Résumé de la décision
La décision concerne la contestation de l'inscription de plusieurs citoyens sur les listes électorales de la commune de Dareize. Le jugement attaqué a maintenu Jean-Alexis Z... sur ces listes en se fondant sur un jugement antérieur qui ordonnait son inscription en tant que membre de la famille d'un électeur. En revanche, pour Bernard et Guy Z..., le jugement a été cassé car le tribunal n'a pas examiné un fait nouveau concernant l'absence de prestations en nature dans la commune, ce qui aurait pu affecter leur droit à l'inscription. La décision a également annulé le maintien de Dame Bernard Z... sur les listes électorales, en raison de la cassation du jugement pour son mari.
Arguments pertinents
1. Sur Jean-Alexis Z... : Le jugement a été justifié par l'autorité de la chose jugée, affirmant qu'aucune modification n'avait eu lieu depuis le jugement antérieur. Le juge d'instance a légitimement maintenu la décision sans contradiction, car le demandeur n'a pas précisé pourquoi l'autorité de la chose jugée ne devrait pas s'appliquer.
> "Le juge d'instance... a, en dehors de toute contradiction, légalement justifié sa décision."

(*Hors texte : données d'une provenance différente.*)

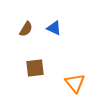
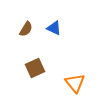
brown square: rotated 18 degrees counterclockwise
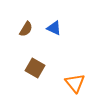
brown square: rotated 36 degrees counterclockwise
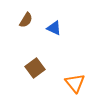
brown semicircle: moved 9 px up
brown square: rotated 24 degrees clockwise
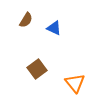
brown square: moved 2 px right, 1 px down
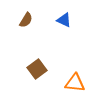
blue triangle: moved 10 px right, 8 px up
orange triangle: rotated 45 degrees counterclockwise
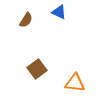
blue triangle: moved 5 px left, 8 px up
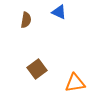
brown semicircle: rotated 21 degrees counterclockwise
orange triangle: rotated 15 degrees counterclockwise
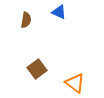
orange triangle: rotated 45 degrees clockwise
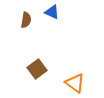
blue triangle: moved 7 px left
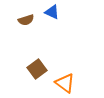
brown semicircle: rotated 63 degrees clockwise
orange triangle: moved 10 px left
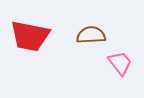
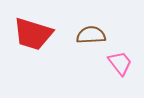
red trapezoid: moved 3 px right, 2 px up; rotated 6 degrees clockwise
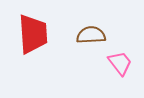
red trapezoid: rotated 111 degrees counterclockwise
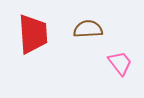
brown semicircle: moved 3 px left, 6 px up
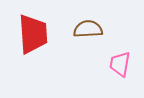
pink trapezoid: moved 1 px down; rotated 132 degrees counterclockwise
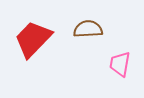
red trapezoid: moved 5 px down; rotated 132 degrees counterclockwise
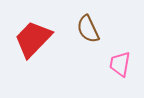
brown semicircle: rotated 112 degrees counterclockwise
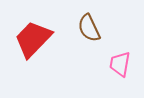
brown semicircle: moved 1 px right, 1 px up
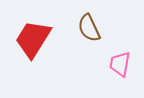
red trapezoid: rotated 12 degrees counterclockwise
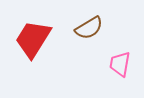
brown semicircle: rotated 96 degrees counterclockwise
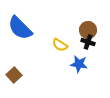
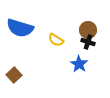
blue semicircle: rotated 28 degrees counterclockwise
yellow semicircle: moved 4 px left, 5 px up
blue star: rotated 24 degrees clockwise
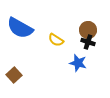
blue semicircle: rotated 12 degrees clockwise
blue star: moved 1 px left, 1 px up; rotated 18 degrees counterclockwise
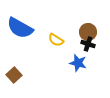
brown circle: moved 2 px down
black cross: moved 2 px down
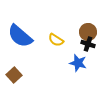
blue semicircle: moved 8 px down; rotated 12 degrees clockwise
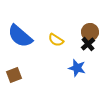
brown circle: moved 2 px right
black cross: rotated 32 degrees clockwise
blue star: moved 1 px left, 5 px down
brown square: rotated 21 degrees clockwise
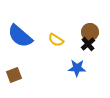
blue star: rotated 12 degrees counterclockwise
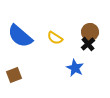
yellow semicircle: moved 1 px left, 2 px up
blue star: moved 2 px left; rotated 24 degrees clockwise
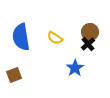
blue semicircle: moved 1 px right, 1 px down; rotated 40 degrees clockwise
blue star: rotated 12 degrees clockwise
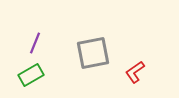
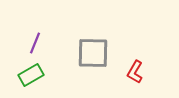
gray square: rotated 12 degrees clockwise
red L-shape: rotated 25 degrees counterclockwise
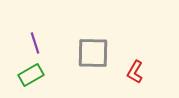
purple line: rotated 40 degrees counterclockwise
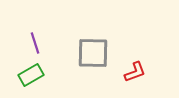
red L-shape: rotated 140 degrees counterclockwise
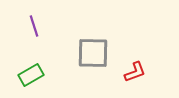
purple line: moved 1 px left, 17 px up
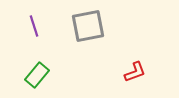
gray square: moved 5 px left, 27 px up; rotated 12 degrees counterclockwise
green rectangle: moved 6 px right; rotated 20 degrees counterclockwise
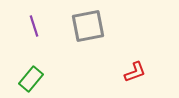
green rectangle: moved 6 px left, 4 px down
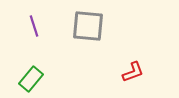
gray square: rotated 16 degrees clockwise
red L-shape: moved 2 px left
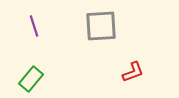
gray square: moved 13 px right; rotated 8 degrees counterclockwise
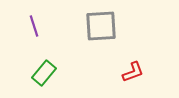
green rectangle: moved 13 px right, 6 px up
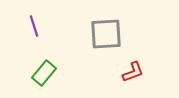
gray square: moved 5 px right, 8 px down
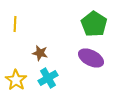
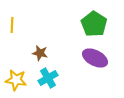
yellow line: moved 3 px left, 1 px down
purple ellipse: moved 4 px right
yellow star: rotated 25 degrees counterclockwise
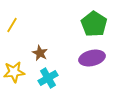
yellow line: rotated 28 degrees clockwise
brown star: rotated 14 degrees clockwise
purple ellipse: moved 3 px left; rotated 40 degrees counterclockwise
yellow star: moved 2 px left, 8 px up; rotated 15 degrees counterclockwise
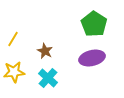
yellow line: moved 1 px right, 14 px down
brown star: moved 5 px right, 2 px up
cyan cross: rotated 18 degrees counterclockwise
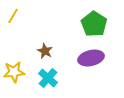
yellow line: moved 23 px up
purple ellipse: moved 1 px left
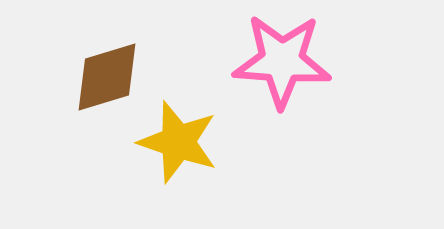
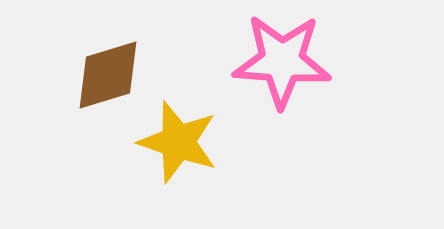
brown diamond: moved 1 px right, 2 px up
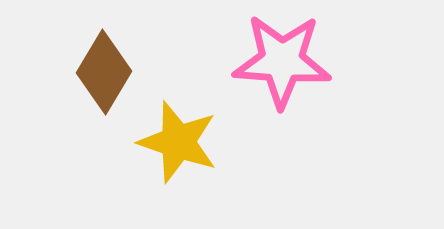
brown diamond: moved 4 px left, 3 px up; rotated 42 degrees counterclockwise
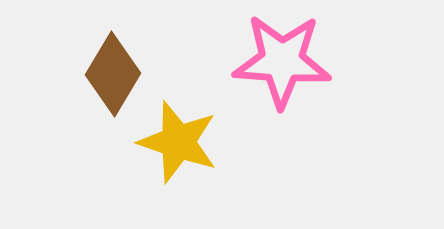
brown diamond: moved 9 px right, 2 px down
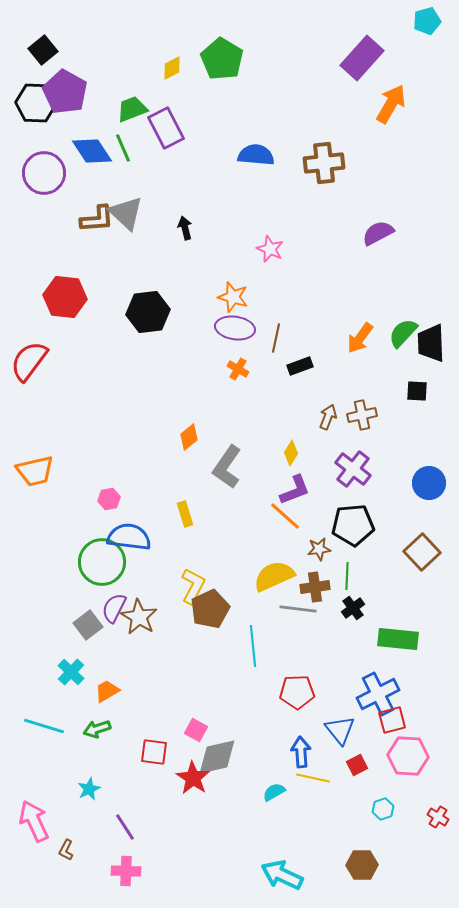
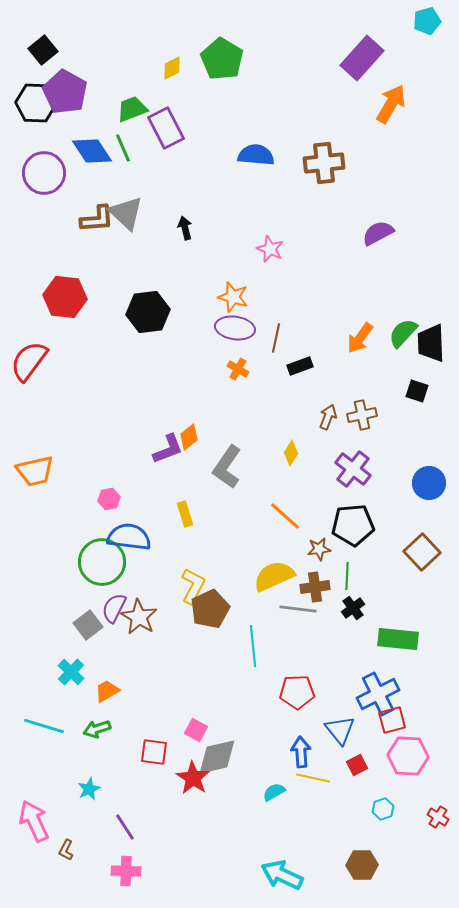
black square at (417, 391): rotated 15 degrees clockwise
purple L-shape at (295, 490): moved 127 px left, 41 px up
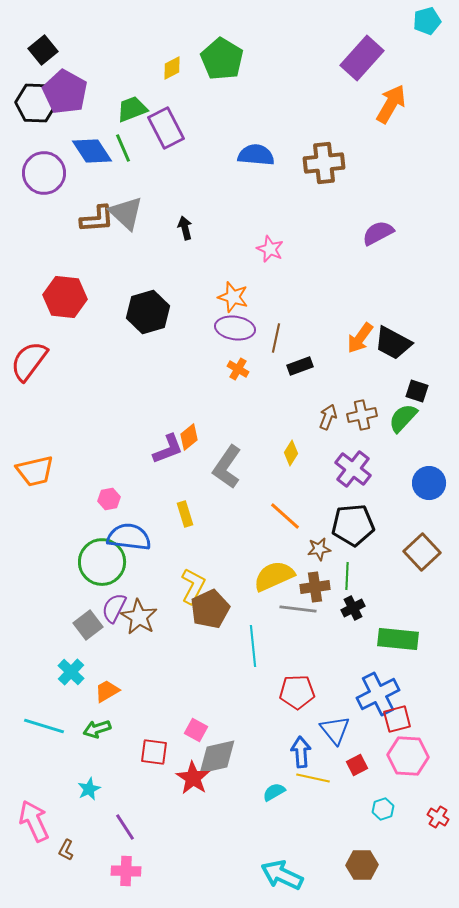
black hexagon at (148, 312): rotated 9 degrees counterclockwise
green semicircle at (403, 333): moved 85 px down
black trapezoid at (431, 343): moved 38 px left; rotated 60 degrees counterclockwise
black cross at (353, 608): rotated 10 degrees clockwise
red square at (392, 720): moved 5 px right, 1 px up
blue triangle at (340, 730): moved 5 px left
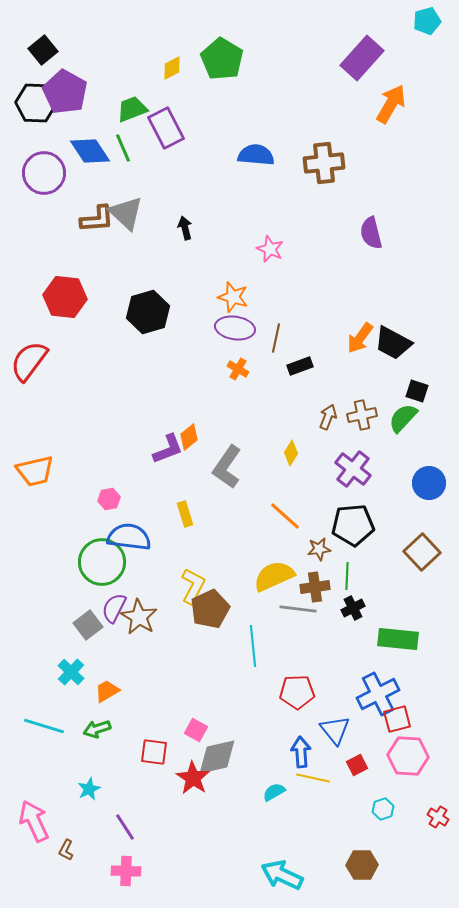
blue diamond at (92, 151): moved 2 px left
purple semicircle at (378, 233): moved 7 px left; rotated 76 degrees counterclockwise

2. Sur Bernard et Guy Z... : Le jugement a été cassé car le tribunal n'a pas pris en compte un fait nouveau, à savoir que les prestations en nature n'existaient pas à Dareize. L'autorité de la chose jugée dépendant d'événements futurs, le juge aurait dû examiner cette question.
> "Le juge, mis en demeure de se prononcer sur ce fait nouveau, devait l'examiner et répondre à cette partie des conclusions."
3. Sur Dame Bernard Z... : Étant donné que le jugement concernant son mari a été cassé, le maintien de Dame Bernard Z... sur les listes électorales est devenu sans fondement.
> "Le jugement se trouve dépourvu de motifs en ce qui concerne Dame Bernard Z..."
Interprétations et citations légales
1. Autorité de la chose jugée : L'article 1351 du Code civil stipule que "l'autorité de la chose jugée ne s'étend qu'aux points qui ont été jugés". Cela signifie que pour qu'un jugement antérieur ait force obligatoire, il doit avoir été rendu sur des faits et des questions qui sont identiques à ceux de la nouvelle contestation.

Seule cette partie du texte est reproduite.